Japan's Nomura Holdings Inc <8604.T> and Australia's Macquarie painted a bleak picture of Asia's investment banking industry, citing a dearth of deals and frail markets.

Nomura saw its profit slip to the lowest in six quarters while Macquarie warned its investment banking, trading, securities and advisory businesses were unlikely to match the previous year's level, sending its shares down 3 percent.

Their downbeat updates mirror grim results from Western rivals such as Goldman Sachs and Citigroup and Bank of America Merrill Lynch as shaky financial markets cut into fees from trading, underwriting and advising on deals.

Nomura said hedge funds and other institutional investors pulled back from markets after volatility spiked in the wake of

the European debt crisis. Nomura's profits from trading halved and its overall net profit fell 80 percent in April-June from a year ago to just 2.3 billion yen ($27 million).

The market was out of control so their business was inevitably affected by bad markets like its rivals, said Azuma Ohno, a brokerage analyst at Credit Suisse Securities in Tokyo. Overall it wasn't a bad result.

In a trading update ahead of the group's annual general meeting, Macquarie said earnings in the quarter to June 2010 were slightly ahead of a year ago but were being pinched by falling global markets and the debt crisis in Europe.

The company, which is cutting its reliance on Australia by pushing into North America and Europe, therefore warned that it might not be able to make good on a forecast made in April of improved results for all of its businesses this financial year.

Macquarie is more of a traditional investment bank now. If markets are subdued, they will more than stumble, said Simon Burge, chief investment officer at Above The Index Asset Management. In effect, unlike earlier when they could control the pace, now the market does.

Macquarie pioneered a model of buying and pooling assets, listing them on an exchange and charging fees for managing them but over the last few years has migrated to a more conventional investment banking model.

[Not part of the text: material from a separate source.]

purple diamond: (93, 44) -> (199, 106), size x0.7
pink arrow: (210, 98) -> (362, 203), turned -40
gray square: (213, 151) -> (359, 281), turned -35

Macquarie, dubbed the millionaire's factory for its senior bankers' hefty pay packages, is also sitting on large swathes of capital and liquid assets that are earning low yields and hurting earnings, analysts said.

Simply put most banks in the world are finding it difficult to refinance their existing assets, said CLSA analyst Brian Johnson. Conversely Macquarie is in the opposite position with the challenge being to deploy the excess funding.

OVERSEAS EXPANSION

Nomura's profit was the lowest since the January-March quarter when it lost more than $2 billion, burdened by costs related to its acquisition of the European and Asian assets of failed U.S. investment bank Lehman Brothers in 2008.

Nomura's performance was slowed by a sharp drop-off in its underwriting business. Japanese companies sold $5.2 billion worth of shares in the quarter, less than half of the $13.8 billion raised a year ago, Thomson Reuters data showed.

It still held on to its leading position in Japan's equity capital markets for the quarter, controlling 42.4 percent of underwriting, and is making progress overseas, including the U.S. where it is building a presence from scratch.

Macquarie, which earns nearly half its income in Australia, has suffered from a slowdown in deals. M&A activity targeting the Australasian region fell by 28 percent to $65.3 billion and equity issuances fell by 80 percent year to date.

Macquarie stopped short of giving an indication of where it expected its first half or 2011 earnings to be. A Reuters poll of eight analysts on average forecast Macquarie's first-half profit would rise 38 percent to A$660 million ($594 million).

Macquarie's shares tumbled as much as 6.7 percent and closed at their lowest in more than three weeks.

Prior to the announcement, Nomura shares closed 1.6 percent lower at 481 yen, in line with the securities sector subindex <.ISECU.T>. Nomura's stock has fallen 29 percent since the start of 2010, underperforming a 25 percent fall in the subindex.